School of Public Health, Al-Quds University, East Jerusalem, Occupied Palestinian Territory.
J Patient Saf. 2019 Sep;15(3):212-217. doi: 10.1097/PTS.0000000000000218.
Underreporting of incidents that happen in health care services undermines the ability of the systems to improve patient safety. This study assessed the attitudes of physicians and nurses toward incident reporting and the factors influencing reporting in Palestinian hospitals.

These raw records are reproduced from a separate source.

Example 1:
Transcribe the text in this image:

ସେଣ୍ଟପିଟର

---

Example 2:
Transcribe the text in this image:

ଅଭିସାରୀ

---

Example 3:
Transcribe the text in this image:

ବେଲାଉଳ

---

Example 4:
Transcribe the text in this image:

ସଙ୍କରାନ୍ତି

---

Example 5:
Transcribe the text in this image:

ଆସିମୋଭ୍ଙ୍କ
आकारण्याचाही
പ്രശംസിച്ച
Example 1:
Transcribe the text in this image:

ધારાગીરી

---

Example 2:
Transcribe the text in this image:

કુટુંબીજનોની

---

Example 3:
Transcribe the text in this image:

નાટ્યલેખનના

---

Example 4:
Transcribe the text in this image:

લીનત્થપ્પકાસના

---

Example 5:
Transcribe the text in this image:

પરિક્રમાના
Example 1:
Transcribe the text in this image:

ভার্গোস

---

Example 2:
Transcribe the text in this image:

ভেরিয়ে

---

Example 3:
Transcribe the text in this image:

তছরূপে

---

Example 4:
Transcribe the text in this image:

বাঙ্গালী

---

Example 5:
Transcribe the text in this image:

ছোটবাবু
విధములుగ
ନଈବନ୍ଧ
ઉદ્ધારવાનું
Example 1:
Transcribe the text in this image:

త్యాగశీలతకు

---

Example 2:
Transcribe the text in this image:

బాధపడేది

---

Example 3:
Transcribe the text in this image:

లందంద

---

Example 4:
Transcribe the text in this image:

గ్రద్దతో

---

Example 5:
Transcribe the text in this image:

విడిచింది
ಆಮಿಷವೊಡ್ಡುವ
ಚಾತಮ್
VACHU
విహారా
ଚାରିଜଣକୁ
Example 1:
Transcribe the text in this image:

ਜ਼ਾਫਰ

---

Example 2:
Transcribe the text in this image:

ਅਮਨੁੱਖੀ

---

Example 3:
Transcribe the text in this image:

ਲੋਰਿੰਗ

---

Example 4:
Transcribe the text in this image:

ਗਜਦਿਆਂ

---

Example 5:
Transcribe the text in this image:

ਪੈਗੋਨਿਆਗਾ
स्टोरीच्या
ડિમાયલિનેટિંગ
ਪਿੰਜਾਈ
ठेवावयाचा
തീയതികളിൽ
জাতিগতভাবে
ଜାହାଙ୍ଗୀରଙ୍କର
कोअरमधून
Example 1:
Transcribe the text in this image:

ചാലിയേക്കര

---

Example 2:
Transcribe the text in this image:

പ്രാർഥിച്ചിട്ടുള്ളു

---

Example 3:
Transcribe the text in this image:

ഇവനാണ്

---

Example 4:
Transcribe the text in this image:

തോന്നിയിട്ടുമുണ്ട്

It also examined clinicians' views about the preferred features of incident reporting system.
Cross-sectional self-administered survey of 475 participants, 152 physicians and 323 nurses, from 11 public hospitals in the West Bank; response rate, 81.3%.

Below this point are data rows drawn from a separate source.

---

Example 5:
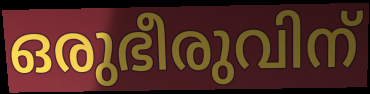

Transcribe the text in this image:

ഒരുഭീരുവിന്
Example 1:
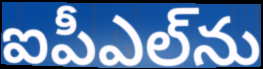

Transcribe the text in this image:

ఐపీఎల్‌ను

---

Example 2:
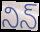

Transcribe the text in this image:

నిన్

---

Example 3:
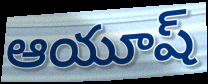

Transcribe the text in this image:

ఆయూష్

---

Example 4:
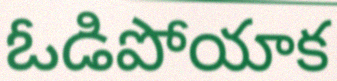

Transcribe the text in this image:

ఓడిపోయాక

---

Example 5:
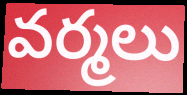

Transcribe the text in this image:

వర్మలు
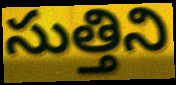
సుత్తిని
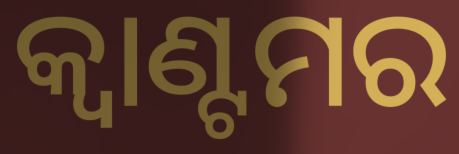
କ୍ୱାଣ୍ଟମର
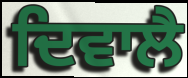
ਦਿਵਾਲੈ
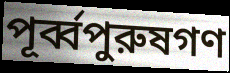
পূর্ব্বপুরুষগণ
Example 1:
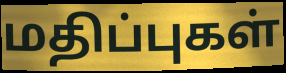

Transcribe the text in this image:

மதிப்புகள்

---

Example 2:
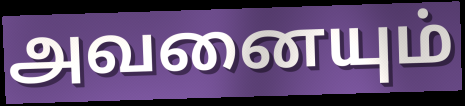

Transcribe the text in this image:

அவனையும்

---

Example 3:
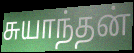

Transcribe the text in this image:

சுயாந்தன்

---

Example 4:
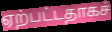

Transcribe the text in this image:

ஏற்பட்டதாகச்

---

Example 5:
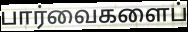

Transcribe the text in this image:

பார்வைகளைப்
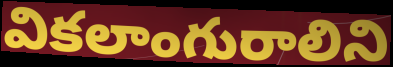
వికలాంగురాలిని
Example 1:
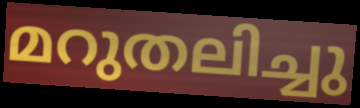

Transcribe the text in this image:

മറുതലിച്ചു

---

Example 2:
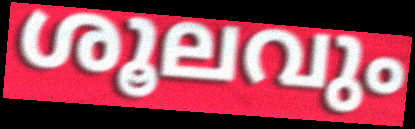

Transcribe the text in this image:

ശൂലവും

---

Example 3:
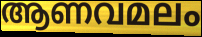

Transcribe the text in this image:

ആണവമലം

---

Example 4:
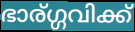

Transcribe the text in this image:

ഭാര്ഗ്ഗവിക്ക്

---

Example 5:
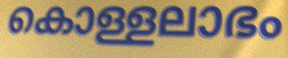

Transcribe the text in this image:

കൊള്ളലാഭം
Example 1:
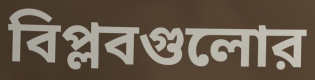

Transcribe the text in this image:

বিপ্লবগুলোর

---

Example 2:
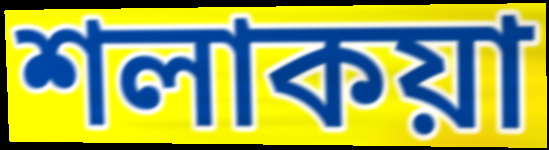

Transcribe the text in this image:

শলাকয়া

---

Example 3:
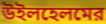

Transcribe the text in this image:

উইলহেলমের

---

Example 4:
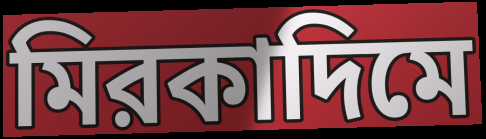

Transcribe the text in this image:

There was a low level of event reporting among participants in the past year (40.3%). Adjusted for sex and age, physicians were 2.1 times more likely to report incidents than nurses (95% confidence interval, 1.32-3.417; P = 0.002). Perceived main barriers for reporting were grouped under lack of proper structure for reporting, prevalence of blame, and punitive environment. The clinicians indicated fear of administrative sanctions, social and legal liability, and of their competence being questioned (P > 0.05). Getting help for patients, learning from mistakes, and ethical obligation were equally indicated motivators for reporting (P > 0.05). Meanwhile, clinicians prefer formal reporting (77.8%) of all type of errors (65.5%), disclosure of reporters (52.7%), using reports to improve patient safety (80.3%), and willingness to report to immediate supervisors (57.6%).

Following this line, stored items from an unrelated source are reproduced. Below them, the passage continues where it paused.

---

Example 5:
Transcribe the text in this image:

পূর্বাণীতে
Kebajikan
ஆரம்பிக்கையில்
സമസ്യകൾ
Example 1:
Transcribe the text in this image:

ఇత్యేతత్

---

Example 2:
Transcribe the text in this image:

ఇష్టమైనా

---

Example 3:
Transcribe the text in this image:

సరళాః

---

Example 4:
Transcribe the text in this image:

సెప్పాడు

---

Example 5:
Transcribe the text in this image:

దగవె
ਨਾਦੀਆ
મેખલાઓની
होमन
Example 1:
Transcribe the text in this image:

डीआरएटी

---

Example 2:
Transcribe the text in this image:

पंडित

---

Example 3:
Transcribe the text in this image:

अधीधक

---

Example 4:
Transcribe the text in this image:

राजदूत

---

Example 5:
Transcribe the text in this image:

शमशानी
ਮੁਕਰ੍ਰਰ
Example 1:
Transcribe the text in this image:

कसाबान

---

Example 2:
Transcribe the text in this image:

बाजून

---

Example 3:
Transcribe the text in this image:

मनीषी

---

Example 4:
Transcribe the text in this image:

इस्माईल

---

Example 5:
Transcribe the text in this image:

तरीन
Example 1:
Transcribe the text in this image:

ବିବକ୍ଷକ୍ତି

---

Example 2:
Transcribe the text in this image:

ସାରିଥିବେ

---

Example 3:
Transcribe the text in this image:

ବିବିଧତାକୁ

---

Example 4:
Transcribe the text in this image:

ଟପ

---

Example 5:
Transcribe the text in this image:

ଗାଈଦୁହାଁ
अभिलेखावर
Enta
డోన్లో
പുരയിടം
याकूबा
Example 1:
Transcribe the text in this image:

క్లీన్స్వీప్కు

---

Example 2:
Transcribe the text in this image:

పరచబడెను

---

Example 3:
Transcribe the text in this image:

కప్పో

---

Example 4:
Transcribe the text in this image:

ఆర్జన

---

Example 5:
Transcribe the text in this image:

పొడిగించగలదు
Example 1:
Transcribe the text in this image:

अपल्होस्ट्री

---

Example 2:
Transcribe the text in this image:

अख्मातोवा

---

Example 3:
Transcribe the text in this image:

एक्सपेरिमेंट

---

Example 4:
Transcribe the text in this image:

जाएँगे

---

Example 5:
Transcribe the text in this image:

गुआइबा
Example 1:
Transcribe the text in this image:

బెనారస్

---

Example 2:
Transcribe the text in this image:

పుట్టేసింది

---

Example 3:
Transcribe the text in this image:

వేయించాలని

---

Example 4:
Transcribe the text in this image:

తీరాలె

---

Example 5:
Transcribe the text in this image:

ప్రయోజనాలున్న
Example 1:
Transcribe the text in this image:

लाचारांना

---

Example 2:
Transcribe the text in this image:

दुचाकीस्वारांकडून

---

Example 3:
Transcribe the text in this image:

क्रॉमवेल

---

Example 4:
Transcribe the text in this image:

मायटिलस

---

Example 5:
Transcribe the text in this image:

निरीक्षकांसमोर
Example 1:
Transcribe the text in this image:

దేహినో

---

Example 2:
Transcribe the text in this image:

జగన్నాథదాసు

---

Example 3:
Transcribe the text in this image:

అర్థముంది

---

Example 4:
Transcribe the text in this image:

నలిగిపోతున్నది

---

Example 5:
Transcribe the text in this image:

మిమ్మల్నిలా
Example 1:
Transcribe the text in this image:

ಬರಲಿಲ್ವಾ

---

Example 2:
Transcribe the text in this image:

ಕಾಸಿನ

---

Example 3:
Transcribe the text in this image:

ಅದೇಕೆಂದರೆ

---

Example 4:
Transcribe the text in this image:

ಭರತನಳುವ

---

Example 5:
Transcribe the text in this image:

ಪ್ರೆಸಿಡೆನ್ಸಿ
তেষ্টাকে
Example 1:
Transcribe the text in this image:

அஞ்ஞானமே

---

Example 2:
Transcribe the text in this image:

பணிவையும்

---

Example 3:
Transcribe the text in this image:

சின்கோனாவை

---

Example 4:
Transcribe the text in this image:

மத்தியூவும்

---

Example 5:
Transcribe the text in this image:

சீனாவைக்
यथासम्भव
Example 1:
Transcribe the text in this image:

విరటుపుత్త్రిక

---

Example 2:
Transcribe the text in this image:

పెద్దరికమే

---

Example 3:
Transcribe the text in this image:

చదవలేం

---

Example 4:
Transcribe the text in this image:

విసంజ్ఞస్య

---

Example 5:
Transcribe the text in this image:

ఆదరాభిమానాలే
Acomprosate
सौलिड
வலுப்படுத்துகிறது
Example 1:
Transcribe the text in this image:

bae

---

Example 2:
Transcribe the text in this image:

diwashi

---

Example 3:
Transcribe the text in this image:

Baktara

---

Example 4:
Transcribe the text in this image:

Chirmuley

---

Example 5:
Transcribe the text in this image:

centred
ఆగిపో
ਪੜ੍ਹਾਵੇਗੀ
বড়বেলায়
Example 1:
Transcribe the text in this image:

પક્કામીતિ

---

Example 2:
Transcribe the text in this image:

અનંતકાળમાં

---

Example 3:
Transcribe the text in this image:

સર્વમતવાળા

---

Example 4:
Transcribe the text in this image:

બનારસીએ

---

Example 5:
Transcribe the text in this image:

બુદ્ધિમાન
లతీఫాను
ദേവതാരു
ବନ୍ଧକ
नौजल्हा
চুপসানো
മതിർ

Clinicians acknowledge the importance of reporting incidents; however, prevalence of punitive culture and inadequate reporting systems are key barriers. Improving feedback about reported errors, simplifying procedures, providing clear guidelines on what and who should report, and avoiding blame are essential to enhance reporting. Moreover, health care organizations should consider the opinions of the clinicians in developing reporting systems.
医疗服务中事件漏报会削弱系统改善患者安全的能力。本研究评估了医师和护士对事件报告的态度,以及影响巴勒斯坦医院报告的因素。还研究了临床医生对事件报告系统首选特征的看法。
对西岸 11 家公立医院的 475 名参与者(152 名医生和 323 名护士)进行了横断面自我管理调查;回应率为 81.3%。
在过去一年中,参与者的事件报告率较低(40.3%)。调整性别和年龄后,医生报告事件的可能性是护士的 2.1 倍(95%置信区间,1.32-3.417;P = 0.002)。报告的主要障碍被归类为缺乏适当的报告结构、指责的普遍性和惩罚性环境。临床医生表示担心行政制裁、社会和法律责任,以及对自己能力的质疑(P > 0.05)。为患者提供帮助、从错误中学习和职业道德义务同样被认为是报告的动机(P > 0.05)。同时,临床医生更喜欢正式报告(77.8%)的所有类型的错误(65.5%)、报告人的披露(52.7%)、使用报告来提高患者安全(80.3%)和愿意向直接主管报告(57.6%)。
临床医生承认报告事件的重要性;然而,惩罚文化的盛行和报告系统的不完善是关键障碍。改进对报告错误的反馈,简化程序,提供明确的报告指南,以及避免指责,对于加强报告至关重要。此外,医疗保健组织应在开发报告系统时考虑临床医生的意见。